THINGS TO DO:
[1] Answer from the article on skeletal fluorosis and instant tea:
(a) Above what fluoride concentration in well water is skeletal fluorosis associated?
(b) What does the "brick" tea drunk in Asia consist of?
(c) At what age did the patient's menopause begin?
[2] Carry on the skeletal fluorosis case report from where it stops.

BEGIN EXCERPT TO READ

The American Journal of Medicine
Volume 118, Issue 1 , January 2005, Pages 78-82

Brief observations

Skeletal fluorosis and instant tea

Michael P. Whyte MDa, b,  , Kevan Essmyer MSb, Francis H. Gannon MDc and William R. Reinus MDd

aDivision of Bone and Mineral Diseases, Washington University School of Medicine at Barnes-Jewish Hospital, St. Louis, Missouri
bCenter for Metabolic Bone Disease and Molecular Research, Shriners Hospitals for Children, St. Louis, Missouri
cOrthopedic Section, Armed Forces Institute of Pathology, Washington, D.C.
dMallinckrodt Institute of Radiology, Washington University School of Medicine, St. Louis, Missouri.

 

Article Outline

Case report
Discussion
Acknowledgements
References


Development of skeletal fluorosis is associated with consumption of well water containing fluoride concentrations in excess of 4 parts per million (ppm).1, 2, 3 and 4 Unprocessed foods contain insufficient fluoride to cause disease.1 Tea, however, is fluoride rich,5, 6 and 7 and skeletal fluorosis occurs in Asia where inferior quality “brick” tea comprising mature leaves, twigs, and berries of the tea plant Camellia sinensis is drunk.8 Other causes of fluorosis are rare (Table 1).1, 9, 10 and 11

 Table 1.

Sources of fluoride toxicity

Fluoride therapy for osteoporosis

Pediatric supplements

Certain wines

Teflon-coated pots

“Brick” tea

Betel nuts and leaves

Chewing tobacco and snuff

Pesticides

Hydrofluoric acid

Industrial exposure during arc welding, cryolite mining, or manufacture of aluminum, steel, or glass

Laundry powder containing silicofluoride

Niflumic acid (nonsteroidal anti-inflammatory)

Fluorine vapors in laboratories, coal fumes

Certain sparkling mineral waters

Dentifrices, mouthwashes, toothpastes, topical dental gels

From references.1, 9 and 10

Tea drinking remains popular in the United States12 and increasingly is suggested to promote health.13 and 14 We caution that skeletal fluorosis can result from consumption of excessive amounts of instant tea because of substantial fluoride levels in some commercial preparations.

Case report

A 52-year-old white woman consulted in 1998 for dense lumbar vertebras discovered after twisting her back. Spinal discomfort and stiffness for 5 years reflected “disc disease.” She had never had a fracture. Chest radiographs after exposure to chlorine while manufacturing soap and bleach were unremarkable 16 years previously. She recounted no other chemical or heavy metal exposure. Onset of menopause was at age 46 years, after which she had estrogen injections, and then took oral estrogen-methyltestosterone for 3 years. She also took 600 mg of calcium twice daily for 4 years and a multivitamin daily for 6 months. Review of family history revealed no skeletal problems. Only intake of unfiltered well water suggested fluorosis.

The patient appeared well. Spine percussion and rib compression were painless. There was no hepatosplenomegaly. Neurologic examination was intact.

END EXCERPT TO READ
BEGIN GIVEN ENTRIES

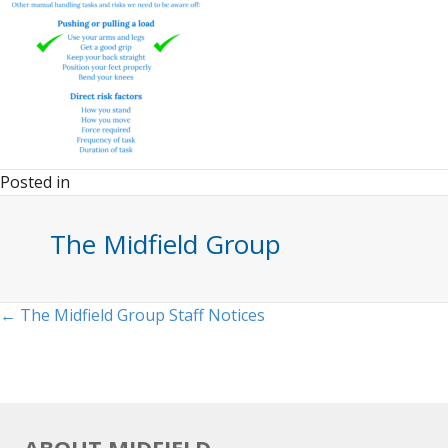
Posted in
The Midfield Group
Posts
← The Midfield Group Staff Notices
navigation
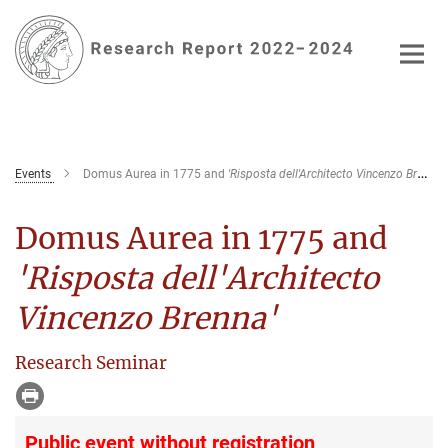
Main-
Content
Events
Domus Aurea in 1775 and
'Risposta dell'Architecto Vincenzo Brenna'
Domus Aurea in 1775 and
'Risposta dell'Architecto
Vincenzo Brenna'
Research Seminar
Public event without registration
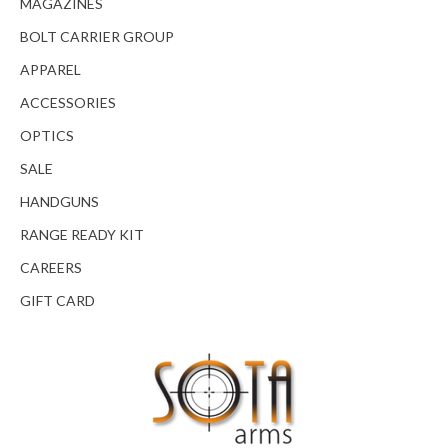
MAGAZINES
BOLT CARRIER GROUP
APPAREL
ACCESSORIES
OPTICS
SALE
HANDGUNS
RANGE READY KIT
CAREERS
GIFT CARD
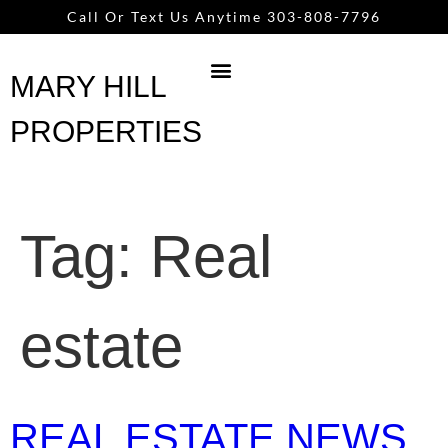
content
Call Or Text Us Anytime 303-808-7796
MARY HILL
PROPERTIES
Tag:
Real
estate
REAL ESTATE NEWS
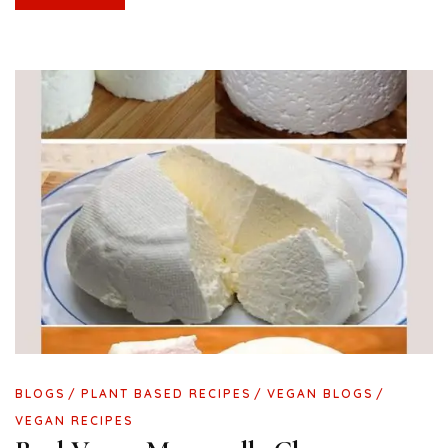
BLOGS
PLANT BASED RECIPES
VEGAN BLOGS
VEGAN RECIPES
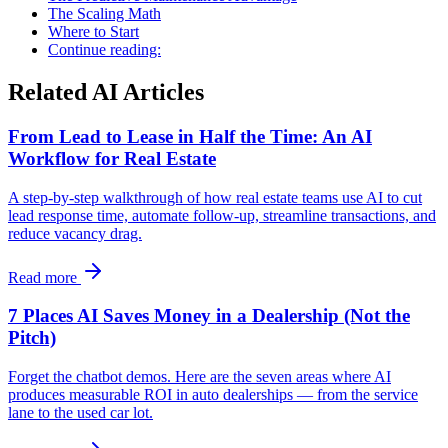
The Scaling Math
Where to Start
Continue reading:
Related AI Articles
From Lead to Lease in Half the Time: An AI
Workflow for Real Estate
A step-by-step walkthrough of how real estate teams use AI to cut
lead response time, automate follow-up, streamline transactions, and
reduce vacancy drag.
Read more
7 Places AI Saves Money in a Dealership (Not the
Pitch)
Forget the chatbot demos. Here are the seven areas where AI
produces measurable ROI in auto dealerships — from the service
lane to the used car lot.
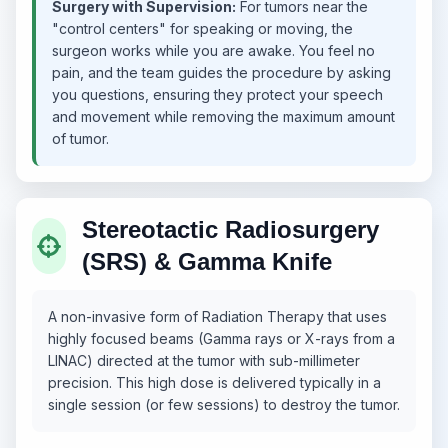
Surgery with Supervision:
For tumors near the
"control centers" for speaking or moving, the
surgeon works while you are awake. You feel no
pain, and the team guides the procedure by asking
you questions, ensuring they protect your speech
and movement while removing the maximum amount
of tumor.
Stereotactic Radiosurgery
(SRS) & Gamma Knife
A non-invasive form of Radiation Therapy that uses
highly focused beams (Gamma rays or X-rays from a
LINAC) directed at the tumor with sub-millimeter
precision. This high dose is delivered typically in a
single session (or few sessions) to destroy the tumor.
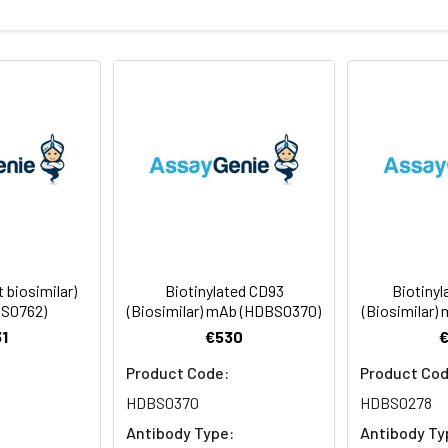
sterile PBS, pH 7.4. Normally 5 % – 8% trehalose is added as prote
f Analysis for specific instructions of reconstitution.
ly
 -80°C for 12 months in lyophilized form. After reconstitution, i
e at -80°C (Avoid repeated freezing and thawing). Lyophilized a
 biosimilar)
Biotinylated CD93
Biotiny
S0762)
(Biosimilar) mAb (HDBS0370)
(Biosimilar)
1
€530
Product Code:
Product Cod
HDBS0370
HDBS0278
Antibody Type:
Antibody Ty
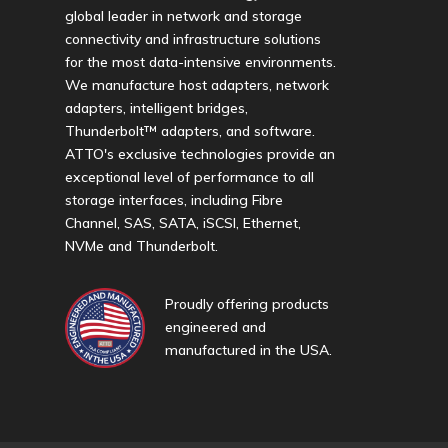
global leader in network and storage
connectivity and infrastructure solutions
for the most data-intensive environments.
We manufacture host adapters, network
adapters, intelligent bridges,
Thunderbolt™ adapters, and software.
ATTO's exclusive technologies provide an
exceptional level of performance to all
storage interfaces, including Fibre
Channel, SAS, SATA, iSCSI, Ethernet,
NVMe and Thunderbolt.
Proudly offering products
engineered and
manufactured in the USA.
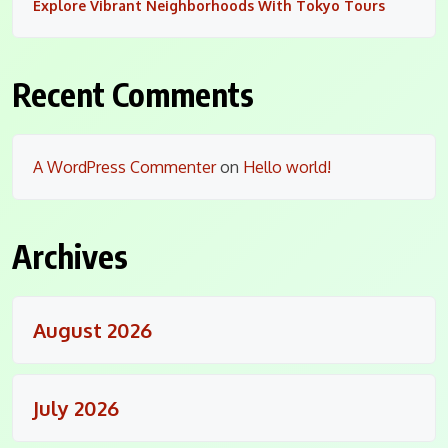
Explore Vibrant Neighborhoods With Tokyo Tours
Recent Comments
A WordPress Commenter
on
Hello world!
Archives
August 2026
July 2026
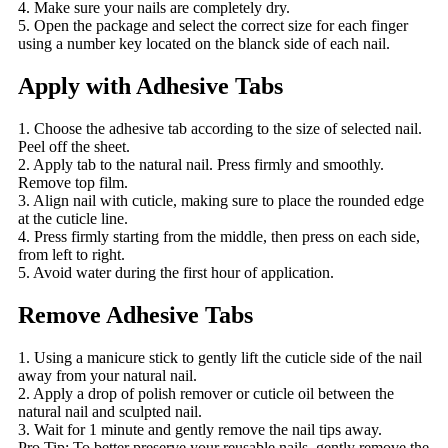
4. Make sure your nails are completely dry.
5. Open the package and select the correct size for each finger
using a number key located on the blanck side of each nail.
Apply with Adhesive Tabs
1. Choose the adhesive tab according to the size of selected nail.
Peel off the sheet.
2. Apply tab to the natural nail. Press firmly and smoothly.
Remove top film.
3. Align nail with cuticle, making sure to place the rounded edge
at the cuticle line.
4. Press firmly starting from the middle, then press on each side,
from left to right.
5. Avoid water during the first hour of application.
Remove Adhesive Tabs
1. Using a manicure stick to gently lift the cuticle side of the nail
away from your natural nail.
2. Apply a drop of polish remover or cuticle oil between the
natural nail and sculpted nail.
3. Wait for 1 minute and gently remove the nail tips away.
Pro Tip: To better preserve your reusable nails, gently remove the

END GIVEN ENTRIES

RESPONSES BY TASK:
[1]
(a) 4 parts per million (ppm).
(b) Mature leaves, twigs, and berries of the tea plant Camellia sinensis.
(c) 46 years.

[2]
Radiographs from 1993 and 1998 documented the appearance of marked osteosclerosis and cortical thickening throughout the entire spine (especially the lumbar region) and pelvis during this 5-year period (Figure 1). The ribs were similarly affected. Radiographs of the calvarium, hands, proximal femora, and knees were unremarkable. Magnetic resonance imaging showed an L5-S1 herniated nucleus pulposus but no marrow changes. Dual-energy X-ray absorptiometry documented markedly elevated bone mineral density in the lumbar spine but normal density in the hip (Table 2).

 
Enlarge Image
(34K)

Figure 1. (A) Radiograph of the lateral lumbar spine in 1998 showing marked diffuse osteosclerosis with prominent and coarse trabeculae involving not only vertebral bodies but also posterior spinal elements. Vertebral endplates and cortices of the posterior elements are also thickened. Osteophytes are present. Ossification affects the anterior longitudinal ligament (arrow). (B) Radiograph of the anteroposterior pelvis in 1998 showing diffuse osteosclerosis with a coarsened trabecular pattern throughout the lower lumbar spine and pelvic bones. The cortices of the pelvic bones and proximal femur are relatively spared.

Table 2.

Results of bone density studies
Month/Year Lumbar Spine Hip
  Density (g/cm2) Z-Score % Control Mean Density (g/cm2) Z-Score % Control Mean
3/98* 2.041 9.9 214 1.082 1.7 124
7/99* 2.072 10.3 220 1.122 2.1 129
7/00* 2.077 10.4 222 1.115 2.1 129
10/01 2.480 9.0 244 1.061 1.6 123
2/04 2.522 9.4 251 1.103 2.2 131

* At these times, measurements were taken using QDR-2000 (Hologic, Inc., Waltham, Massachusetts): for lumbar spine, results are L1–L4, and hip studies pertain to total hip.
 At these times, measurements were taken using Excell (Norland Medical Systems, Fort Atkinson, Wisconsin); for lumbar spine, results are L2–L4, and hip studies pertain to femoral neck.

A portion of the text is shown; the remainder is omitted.